What Students Need to Know About Accelerated Credits

While the traditional eight credit-per-year plan is a viable option for many students, there are other ways that a student can earn high school credits and college credits early.

Falcon Flight School, established during the 2017-18 school year, is an alternative way of schooling that works at the student’s pace and can enable them to earn many credits in a short amount of time. Based mainly online, Flight School offers a unique opportunity for students that can not accommodate to the regular school schedule.  The online program used requires students only to complete a course in three weeks and maintain an average above a 70%, similar to regular school requirements.

Additionally, advanced students can opt for flight school in order to complete courses at an accelerated rate. Students need to meet certain criteria to qualify for flight school, and freshmen are not eligible.

“You have to be able to do it on your own,” Assistant Principal Jennifer Williams said. “It’s kind of like you’re in college, you have to be able to get through these classes by yourself.”

For more information about flight school, click here.

Students can also earn credits for courses that they have not previously taken through a Credit By Examination assessment, or CBE. A student must score an 80% or above on the CBE in order to earn the credit for a year-long course. Year-long courses have two CBE evaluations, one for each semester. Therefore, single semester courses only have one CBE.

“If you think you know the material fairly well… then you can request a credit by examination, and that does not cost anything,” said Williams.

According to the KISD Advanced Academics Parent Resource Portal, examinations scores will be used on the student’s transcript if they pass the CBE and meet the criteria. If a student does not earn an 80% or above, credit will not be given for the course and scores will not be put onto transcripts.

“If a student meets the 80% criteria on the CBE, he/she is not required to take an End-of-Course (EOC) assessment if the assessment is required for high school graduation (English I, English II, Algebra I, Biology, or US History),” the website stated.

Students can earn college credits earlier through AP Exams, Dual Credit Courses, and taking additional courses on a college campus.

AP Examinations can be taken without previously being in the course. While a 3 is considered a passing score, students can earn more credits if they receive a 4 or 5. Credits given for certain colleges can be found at this website.

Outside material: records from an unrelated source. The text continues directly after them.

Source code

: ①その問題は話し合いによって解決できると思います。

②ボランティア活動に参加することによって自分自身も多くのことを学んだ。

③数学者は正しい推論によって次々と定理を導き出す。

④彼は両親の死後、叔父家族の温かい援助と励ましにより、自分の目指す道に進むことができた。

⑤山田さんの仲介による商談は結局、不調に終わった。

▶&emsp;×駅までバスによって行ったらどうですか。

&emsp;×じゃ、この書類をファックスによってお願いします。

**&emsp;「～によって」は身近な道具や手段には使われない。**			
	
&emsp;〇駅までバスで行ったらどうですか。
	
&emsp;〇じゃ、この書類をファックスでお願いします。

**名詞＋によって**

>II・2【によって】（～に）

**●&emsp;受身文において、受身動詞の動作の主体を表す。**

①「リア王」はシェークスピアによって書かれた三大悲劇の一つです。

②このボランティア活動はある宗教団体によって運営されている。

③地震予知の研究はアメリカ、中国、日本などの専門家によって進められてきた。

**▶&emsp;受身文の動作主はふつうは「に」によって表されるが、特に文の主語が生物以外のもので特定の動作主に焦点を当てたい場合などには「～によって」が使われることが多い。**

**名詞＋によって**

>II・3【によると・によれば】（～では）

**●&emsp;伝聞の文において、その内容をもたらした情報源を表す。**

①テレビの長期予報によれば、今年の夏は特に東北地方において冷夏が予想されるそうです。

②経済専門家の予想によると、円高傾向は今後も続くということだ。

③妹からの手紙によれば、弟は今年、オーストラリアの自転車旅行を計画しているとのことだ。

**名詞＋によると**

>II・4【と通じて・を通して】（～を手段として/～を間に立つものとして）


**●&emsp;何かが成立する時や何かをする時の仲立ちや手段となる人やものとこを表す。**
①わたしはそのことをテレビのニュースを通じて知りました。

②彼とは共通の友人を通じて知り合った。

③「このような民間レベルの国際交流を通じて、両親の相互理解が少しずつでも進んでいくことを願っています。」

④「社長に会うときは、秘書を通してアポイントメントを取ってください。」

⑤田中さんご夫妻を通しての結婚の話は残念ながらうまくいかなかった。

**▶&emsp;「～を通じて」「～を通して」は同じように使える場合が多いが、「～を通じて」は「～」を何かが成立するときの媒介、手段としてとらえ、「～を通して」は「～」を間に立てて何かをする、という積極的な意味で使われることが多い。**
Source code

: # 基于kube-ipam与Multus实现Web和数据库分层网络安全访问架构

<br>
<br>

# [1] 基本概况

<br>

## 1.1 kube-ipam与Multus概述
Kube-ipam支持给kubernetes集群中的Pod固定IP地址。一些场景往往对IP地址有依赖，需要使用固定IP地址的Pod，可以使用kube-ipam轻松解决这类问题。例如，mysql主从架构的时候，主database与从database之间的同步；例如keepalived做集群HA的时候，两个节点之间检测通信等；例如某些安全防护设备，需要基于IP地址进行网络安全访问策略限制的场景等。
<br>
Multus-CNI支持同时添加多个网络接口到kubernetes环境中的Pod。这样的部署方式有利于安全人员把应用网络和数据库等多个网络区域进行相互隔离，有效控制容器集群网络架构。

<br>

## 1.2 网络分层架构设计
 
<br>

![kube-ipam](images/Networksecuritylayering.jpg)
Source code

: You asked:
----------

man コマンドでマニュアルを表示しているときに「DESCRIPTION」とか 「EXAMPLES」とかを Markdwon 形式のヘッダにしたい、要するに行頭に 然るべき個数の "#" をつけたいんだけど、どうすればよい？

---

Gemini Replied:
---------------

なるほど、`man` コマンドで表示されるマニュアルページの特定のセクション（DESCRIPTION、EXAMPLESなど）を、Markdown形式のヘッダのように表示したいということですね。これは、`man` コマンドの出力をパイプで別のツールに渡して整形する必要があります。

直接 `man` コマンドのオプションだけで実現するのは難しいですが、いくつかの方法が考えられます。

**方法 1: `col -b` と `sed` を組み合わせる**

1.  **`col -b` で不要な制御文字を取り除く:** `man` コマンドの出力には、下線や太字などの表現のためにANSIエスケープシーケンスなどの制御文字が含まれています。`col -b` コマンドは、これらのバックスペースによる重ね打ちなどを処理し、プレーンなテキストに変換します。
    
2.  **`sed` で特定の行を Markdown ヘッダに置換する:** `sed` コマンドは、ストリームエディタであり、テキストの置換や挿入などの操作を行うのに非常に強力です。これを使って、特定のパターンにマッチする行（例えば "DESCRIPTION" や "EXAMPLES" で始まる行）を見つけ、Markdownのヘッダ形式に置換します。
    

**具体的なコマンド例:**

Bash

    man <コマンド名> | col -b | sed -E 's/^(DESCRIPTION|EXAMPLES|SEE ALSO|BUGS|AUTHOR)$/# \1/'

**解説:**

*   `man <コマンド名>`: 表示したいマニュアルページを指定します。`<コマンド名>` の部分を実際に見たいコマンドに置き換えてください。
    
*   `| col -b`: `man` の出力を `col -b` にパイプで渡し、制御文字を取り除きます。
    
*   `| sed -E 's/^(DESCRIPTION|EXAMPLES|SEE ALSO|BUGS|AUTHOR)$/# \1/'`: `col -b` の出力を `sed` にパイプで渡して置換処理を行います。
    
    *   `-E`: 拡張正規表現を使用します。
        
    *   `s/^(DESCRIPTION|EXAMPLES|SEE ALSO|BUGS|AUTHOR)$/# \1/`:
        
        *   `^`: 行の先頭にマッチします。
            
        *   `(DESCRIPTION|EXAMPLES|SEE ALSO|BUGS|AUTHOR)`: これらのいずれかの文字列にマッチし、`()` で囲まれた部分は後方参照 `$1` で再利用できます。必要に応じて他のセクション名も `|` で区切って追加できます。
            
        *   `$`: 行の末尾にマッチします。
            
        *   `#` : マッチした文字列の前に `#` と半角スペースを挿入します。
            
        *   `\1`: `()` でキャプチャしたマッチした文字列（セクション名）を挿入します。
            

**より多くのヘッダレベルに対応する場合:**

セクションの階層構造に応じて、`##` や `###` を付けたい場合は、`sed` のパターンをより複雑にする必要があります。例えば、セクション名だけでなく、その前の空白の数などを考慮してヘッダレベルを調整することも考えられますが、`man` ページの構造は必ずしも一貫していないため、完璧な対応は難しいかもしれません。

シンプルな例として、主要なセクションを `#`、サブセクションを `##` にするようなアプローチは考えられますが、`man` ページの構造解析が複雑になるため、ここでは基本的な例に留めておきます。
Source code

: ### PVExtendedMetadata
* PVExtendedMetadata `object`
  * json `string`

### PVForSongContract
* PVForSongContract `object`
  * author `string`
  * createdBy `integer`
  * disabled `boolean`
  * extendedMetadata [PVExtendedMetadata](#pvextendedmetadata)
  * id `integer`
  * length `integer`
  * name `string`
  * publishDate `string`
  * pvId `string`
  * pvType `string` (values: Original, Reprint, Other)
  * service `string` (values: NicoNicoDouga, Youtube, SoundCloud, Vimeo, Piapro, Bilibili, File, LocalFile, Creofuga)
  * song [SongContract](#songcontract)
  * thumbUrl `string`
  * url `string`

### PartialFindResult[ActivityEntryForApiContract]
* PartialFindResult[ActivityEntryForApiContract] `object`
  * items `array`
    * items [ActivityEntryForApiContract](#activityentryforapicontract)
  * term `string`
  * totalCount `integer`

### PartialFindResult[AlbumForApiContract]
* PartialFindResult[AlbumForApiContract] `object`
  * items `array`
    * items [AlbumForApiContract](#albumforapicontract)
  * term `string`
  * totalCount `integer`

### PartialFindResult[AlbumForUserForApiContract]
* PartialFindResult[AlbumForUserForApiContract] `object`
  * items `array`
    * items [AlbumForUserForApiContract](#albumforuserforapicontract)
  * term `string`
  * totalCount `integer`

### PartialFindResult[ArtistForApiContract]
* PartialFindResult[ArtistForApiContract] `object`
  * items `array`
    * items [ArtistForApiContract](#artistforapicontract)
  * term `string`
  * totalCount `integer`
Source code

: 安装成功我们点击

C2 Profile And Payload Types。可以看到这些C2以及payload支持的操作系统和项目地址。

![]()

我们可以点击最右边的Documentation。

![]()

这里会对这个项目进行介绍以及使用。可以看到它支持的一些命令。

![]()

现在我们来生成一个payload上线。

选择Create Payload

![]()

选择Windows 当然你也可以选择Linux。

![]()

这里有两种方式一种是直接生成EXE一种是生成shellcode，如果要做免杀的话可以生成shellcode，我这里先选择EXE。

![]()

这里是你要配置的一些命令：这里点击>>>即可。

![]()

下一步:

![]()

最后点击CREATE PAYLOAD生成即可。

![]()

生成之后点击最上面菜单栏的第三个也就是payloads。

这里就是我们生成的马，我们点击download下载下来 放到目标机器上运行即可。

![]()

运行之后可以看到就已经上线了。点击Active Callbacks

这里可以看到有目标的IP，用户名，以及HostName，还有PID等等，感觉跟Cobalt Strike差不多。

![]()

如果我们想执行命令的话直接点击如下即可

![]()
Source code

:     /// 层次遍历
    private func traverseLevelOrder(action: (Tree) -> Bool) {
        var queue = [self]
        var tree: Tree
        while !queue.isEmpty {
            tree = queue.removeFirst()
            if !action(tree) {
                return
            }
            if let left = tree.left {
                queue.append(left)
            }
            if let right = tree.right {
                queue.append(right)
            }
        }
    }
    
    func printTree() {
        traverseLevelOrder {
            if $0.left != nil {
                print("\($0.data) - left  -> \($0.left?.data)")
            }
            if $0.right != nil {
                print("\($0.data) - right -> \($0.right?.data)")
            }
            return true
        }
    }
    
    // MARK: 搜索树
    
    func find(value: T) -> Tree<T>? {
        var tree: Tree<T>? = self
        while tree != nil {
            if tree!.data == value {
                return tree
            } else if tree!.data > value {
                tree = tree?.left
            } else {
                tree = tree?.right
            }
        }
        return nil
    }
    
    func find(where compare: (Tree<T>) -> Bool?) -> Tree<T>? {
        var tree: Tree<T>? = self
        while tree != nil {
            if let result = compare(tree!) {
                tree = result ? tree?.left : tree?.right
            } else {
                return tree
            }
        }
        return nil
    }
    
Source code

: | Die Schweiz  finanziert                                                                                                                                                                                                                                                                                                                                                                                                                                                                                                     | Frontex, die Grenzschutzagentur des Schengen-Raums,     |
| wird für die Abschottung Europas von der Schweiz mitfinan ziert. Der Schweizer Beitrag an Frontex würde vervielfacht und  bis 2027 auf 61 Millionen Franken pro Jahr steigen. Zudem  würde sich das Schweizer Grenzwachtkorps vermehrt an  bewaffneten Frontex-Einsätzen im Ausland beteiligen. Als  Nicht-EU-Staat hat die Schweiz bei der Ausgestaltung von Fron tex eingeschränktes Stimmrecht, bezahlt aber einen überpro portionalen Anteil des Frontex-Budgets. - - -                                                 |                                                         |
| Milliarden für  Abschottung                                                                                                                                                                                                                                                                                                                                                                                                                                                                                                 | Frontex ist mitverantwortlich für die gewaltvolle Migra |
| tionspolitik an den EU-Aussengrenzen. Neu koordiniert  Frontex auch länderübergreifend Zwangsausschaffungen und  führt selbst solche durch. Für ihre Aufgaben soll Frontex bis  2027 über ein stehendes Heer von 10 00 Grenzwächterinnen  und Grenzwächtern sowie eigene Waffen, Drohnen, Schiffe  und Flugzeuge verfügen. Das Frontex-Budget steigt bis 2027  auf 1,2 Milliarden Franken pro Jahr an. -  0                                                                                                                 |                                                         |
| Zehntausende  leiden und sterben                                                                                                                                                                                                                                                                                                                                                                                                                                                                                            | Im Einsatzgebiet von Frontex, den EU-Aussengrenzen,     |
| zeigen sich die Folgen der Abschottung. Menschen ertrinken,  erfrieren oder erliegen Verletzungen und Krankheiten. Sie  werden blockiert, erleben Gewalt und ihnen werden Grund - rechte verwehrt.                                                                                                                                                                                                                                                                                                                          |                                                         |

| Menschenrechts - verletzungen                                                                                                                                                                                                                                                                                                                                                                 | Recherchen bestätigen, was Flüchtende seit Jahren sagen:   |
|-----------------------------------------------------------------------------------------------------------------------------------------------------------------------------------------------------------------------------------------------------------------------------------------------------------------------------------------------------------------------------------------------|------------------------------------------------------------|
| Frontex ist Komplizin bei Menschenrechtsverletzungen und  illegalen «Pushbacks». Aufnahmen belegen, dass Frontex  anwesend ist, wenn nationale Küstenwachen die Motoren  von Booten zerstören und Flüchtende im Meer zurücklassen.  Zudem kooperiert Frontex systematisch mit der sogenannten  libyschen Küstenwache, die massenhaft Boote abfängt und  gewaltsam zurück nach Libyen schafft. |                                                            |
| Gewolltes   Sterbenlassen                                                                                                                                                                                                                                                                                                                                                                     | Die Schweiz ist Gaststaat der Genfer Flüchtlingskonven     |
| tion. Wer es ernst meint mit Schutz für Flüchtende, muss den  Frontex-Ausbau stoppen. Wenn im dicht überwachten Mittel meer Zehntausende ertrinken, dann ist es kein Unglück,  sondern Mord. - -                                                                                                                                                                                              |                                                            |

Dual Credit classes are taken directly through the community college, so Timber Creek students would learn from a professor at Tarrant County College. Students can only earn the college credit if they pass the class. Requirements vary from state to state, so it’s wise for students to check with their counselor to see if they qualify. For more information on the differences between AP and Dual credit, click here.

”If you’re taking dual credit, it’s here and you immediately know your grade and you are sure that you get the credit for it,” Williams said. “AP on the other hand, you go through the whole year of studying and then you take the test. If you don’t get the correct score then you might not get any credit for it.”

Lastly, a student can take courses on a college campus to earn college credit. Although these courses can be taken through colleges such as TCC and Texas Tech, they are separate from Dual Credit classes and do not impact your high school transcript. This does not take place during the school day, but rather during the student’s own time. These courses usually come at an additional cost, and online courses can be registered through the college website. 

Students can find more information on each of these alternative pathways by contacting their counselors. Those who wish to enroll in flight school or take a CBE must meet with their counselors to see if they meet the criteria.